[Problem requirements]:
Copy each line below in which the string "turquoise" occurs.

[Recorded information]:
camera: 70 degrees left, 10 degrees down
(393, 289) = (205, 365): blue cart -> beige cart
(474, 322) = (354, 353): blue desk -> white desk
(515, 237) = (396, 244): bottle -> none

---

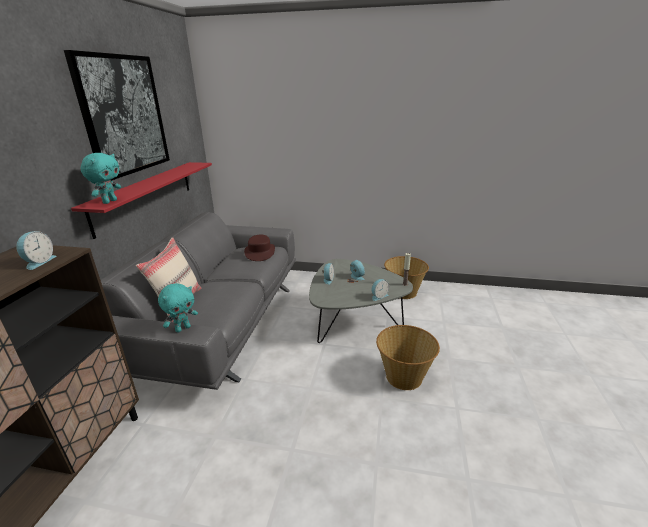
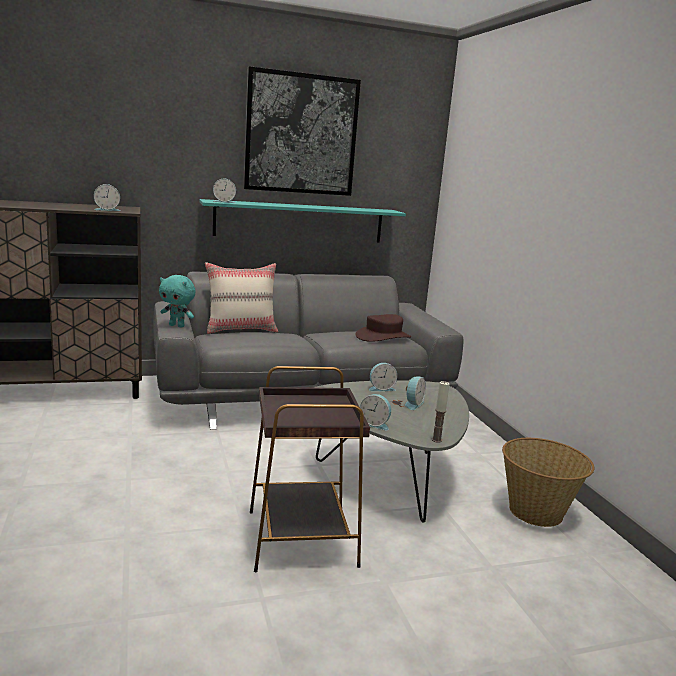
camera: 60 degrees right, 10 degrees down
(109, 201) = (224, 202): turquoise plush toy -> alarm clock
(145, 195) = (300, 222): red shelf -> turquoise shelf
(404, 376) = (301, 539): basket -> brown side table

[Result]:
(109, 201) = (224, 202): turquoise plush toy -> alarm clock
(145, 195) = (300, 222): red shelf -> turquoise shelf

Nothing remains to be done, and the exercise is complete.